══ Document excerpt
On Wed, 27 Apr 2011 14:27:24 -0400
Jeff Mahoney <[email protected]> wrote:

> This patch allows the default value for sysctl_hung_task_timeout_secs
> to be set at build time. The feature carries virtually no overhead,
> so it makes sense to keep it enabled. On heavily loaded systems, though,
> it can end up triggering stack traces when there is no bug other than
> the system being underprovisioned. We use this patch to keep the hung task
> facility available but disabled at boot-time.
>
> The default of 120 seconds is preserved. As a note, commit e162b39a may
> have accidentally reverted commit fb822db4, which raised the default from
> 120 seconds to 480 seconds.

The changelog forgot to tell us why the patch's author considers the
patch to be needed. This happens quite a lot.

> @@ -33,7 +33,8 @@ unsigned long __read_mostly sysctl_hung_
> /*
> * Zero means infinite timeout - no checking done:
> */
> -unsigned long __read_mostly sysctl_hung_task_timeout_secs = 120;
> +unsigned long __read_mostly sysctl_hung_task_timeout_secs =
> + CONFIG_DEFAULT_HUNG_TASK_TIMEOUT;
>

For the life of me I can't understand why you distro guys need to keep
patching the kernel when you could just add a line to your initscripts.

I'm suspecting that lameness is involved.

2011-05-04 22:38:38

by Jeff Mahoney

[permalink] [raw]
Subject: Re: [PATCH] hung_task_timeout: configurable default



On May 4, 2011, at 6:05 PM, Andrew Morton <[email protected]> wrote:

> On Wed, 27 Apr 2011 14:27:24 -0400
> Jeff Mahoney <[email protected]> wrote:
>
>> This patch allows the default value for sysctl_hung_task_timeout_secs
>> to be set at build time. The feature carries virtually no overhead,
>> so it makes sense to keep it enabled. On heavily loaded systems, though,
>> it can end up triggering stack traces when there is no bug other than
>> the system being underprovisioned. We use this patch to keep the hung task
>> facility available but disabled at boot-time.
════
══ Data excerpt
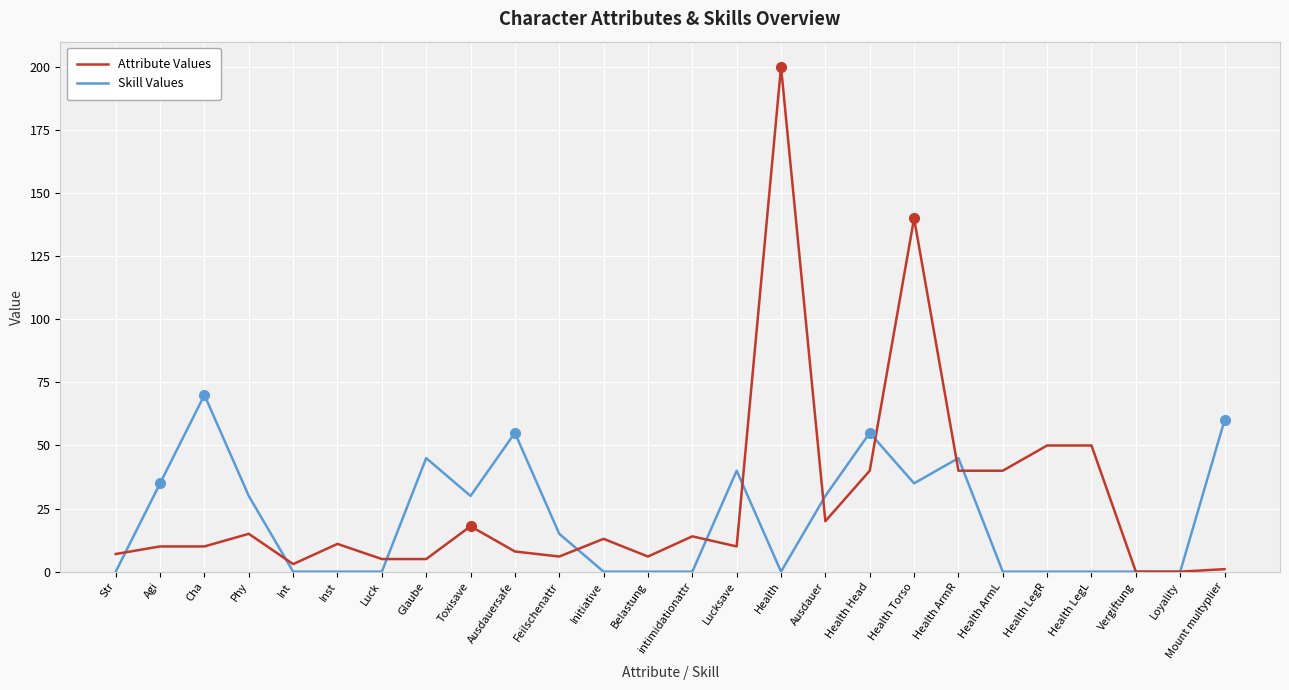

Which series has the largest range (max minus min)?

Attribute Values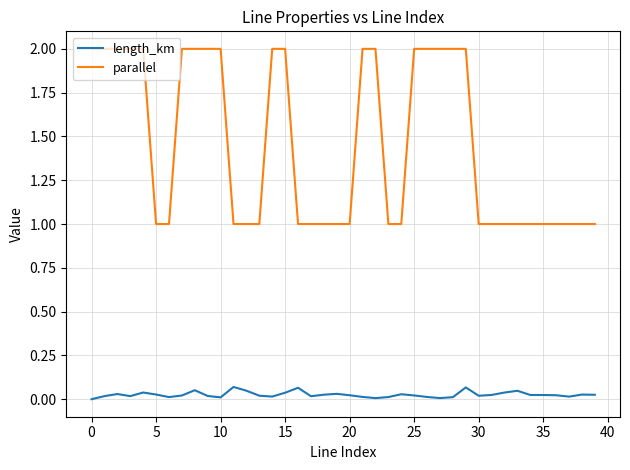

What is the maximum value for parallel?

2.0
════
-- Instructions --
**a.** Using the mailing-list thread on the hung_task_timeout patch, answer each question briefly.
(i) What default value for sysctl_hung_task_timeout_secs does the patch preserve?
(ii) Which commit raised the default from 120 seconds to 480 seconds?
(iii) What does the reply suggest the distributions could do instead of patching the kernel?
**b.** Continue the mailing-list thread on the hung_task_timeout patch from the point at which it stops.

-- Answers by task --
**a.**
(i) 120 seconds.
(ii) Commit fb822db4.
(iii) Add a line to their initscripts.

**b.**
>>
>> The default of 120 seconds is preserved. As a note, commit e162b39a may
>> have accidentally reverted commit fb822db4, which raised the default from
>> 120 seconds to 480 seconds.
>
> The changelog forgot to tell us why the patch's author considers the
> patch to be needed. This happens quite a lot.
>
>> @@ -33,7 +33,8 @@ unsigned long __read_mostly sysctl_hung_
>> /*
>> * Zero means infinite timeout - no checking done:
>> */
>> -unsigned long __read_mostly sysctl_hung_task_timeout_secs = 120;
>> +unsigned long __read_mostly sysctl_hung_task_timeout_secs =
>> + CONFIG_DEFAULT_HUNG_TASK_TIMEOUT;
>>
>
> For the life of me I can't understand why you distro guys need to keep
> patching the kernel when you could just add a line to your initscripts.
>
> I'm suspecting that lameness is involved.

Good point, and one we actually made ourselves internally after starting to submit these in the last round when we were tweaking more sensitive knobs.

Skip this one and I'll submit a patch fixing the 480s -> 120s regression.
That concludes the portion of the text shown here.